AMA Report: Sharp Decreases in Opioid Prescribing and Increases in Drug-Related Overdose and Death September 21, 2021
Written by MSDC Staff
The American Medical Association (AMA) issued a report today showing a 44.4 percent decrease in opioid prescribing nationwide in the past decade. At the same time, the country is facing a worsening drug-related overdose and death epidemic.
To address this continuing epidemic, the Medical Society of the District of Columbia (MSDC) and the AMA are urging policymakers to join physicians to reduce mortality and improve patient outcomes by removing barriers to evidence-based care. The report shows that overdose and deaths are spiking even as physicians have greatly increased the use of prescription drug monitoring programs (PDMPs), which are electronic databases that track controlled substance prescriptions and help identify patients who may be receiving multiple prescriptions from multiple prescribers. The report shows that physicians and others used state PDMPs more than 910 million times in 2020.
Yet, the District of Columbia– like nearly every other state in the nation – continues to see increases in overdose mainly due to illicit fentanyl, fentanyl analogs, methamphetamine and cocaine, according to the U.S. Centers for Disease Control and Prevention. In addition, state public health, media and other reports compiled by the AMA show that the drug-related overdose and death have worsened in the District of Columbia and nationally. Research and data from the National Institutes of Health, U.S. Substance Abuse and Mental Health Services Administration, and Indian Health Service underscore the continued challenges and inequities for Black, Latinx and American Indian/Native Alaskan populations.
In Washington, D.C., opioid prescriptions have decreased by 57.8% between 2011-2020, including a 17% decrease from 2019-2020, according to an AMA survey. Along with the sharp decreases in opioid prescriptions, new AMA data also show that nationally physicians and other health care professionals used the state PDMP more than 910 million times in 2020. That is more than double the number of queries in 2018.
Locally, DC Health is not releasing its data on program usage.
The report also highlights that more than 104,000 physicians and other health care professionals have an “X -waiver” to allow them to prescribe buprenorphine for the treatment of opioid use disorder. This is an increase of 70,000 providers since 2017, yet 80-90 percent of people with a substance use disorder receive no treatment.
“The District’s drug overdose and death epidemic has never just been about prescription opioids,” said MSDC President E.W. Emanuel, MD. “Physicians have become more cautious about prescribing opioids, are trained to treat opioid use disorder and support evidence-based harm reduction strategies. We use PDMPs as a tool, but they are not a panacea. Patients need policymakers, health insurance plans, national pharmacy chains and other stakeholders to change their focus and help us remove barriers to evidence-based care.”
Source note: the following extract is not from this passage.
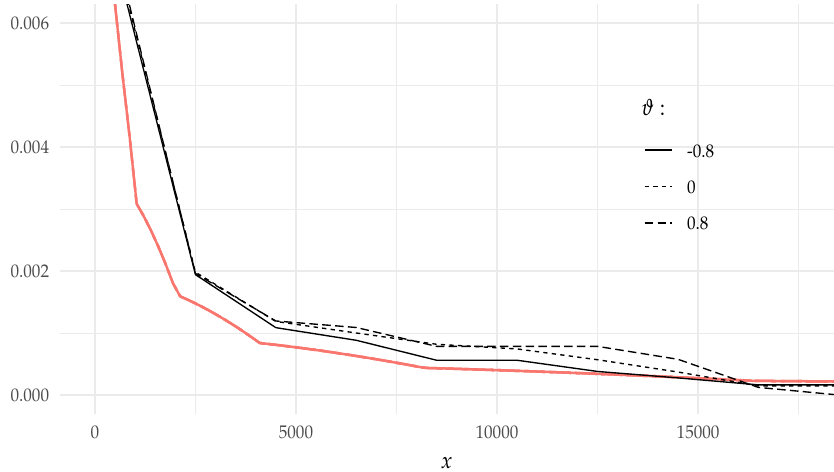
Figure 3. Simulated and asymptotic values for the truncated expectation of Example 5. Solid red line represents the exact asymptotic values of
Actions that states and the District of Columbia can take
MSDC and the AMA urge policymakers to act now:
- Stop prior authorization for medications to treat opioid use disorder. Prior authorization is a cost-control process that health insurance companies and other payers use that requires providers to obtain prior approval from the insurer or payer before performing a service or obtaining a prescription. It is used to deny and delay services – including life-saving ones – as physicians are required to fill out burdensome forms and patients are forced to wait for approval.
- Ensure access to affordable, evidence-based care for patients with pain, including opioid therapy when indicated. While opioid prescriptions have decreased, the AMA and MSDC are greatly concerned by widespread reports of patients with pain being denied care because of arbitrary restrictions on opioid therapy or a lack of access to affordable non-opioid pain care.
- Take action to better support harm reduction services such as naloxone and needle and syringe exchange services. These proven harm reduction strategies save lives but are often stigmatized.
- Improve the data by collecting adequate, standardized data to identify and treat at-risk populations and better understand the issues facing communities. Effective public health interventions require robust data, and there are too many gaps to implement widespread interventions that work.
“With record-breaking numbers of overdose deaths across the country, these are actions policymakers and other stakeholders must take,” said AMA President Gerald E. Harmon, MD. “The medical community will continue to play its part, and overall, the focus of our national efforts must shift. Until further action is taken, we are doing a great injustice to our patients with pain, those with a mental illness and those with a substance use disorder.”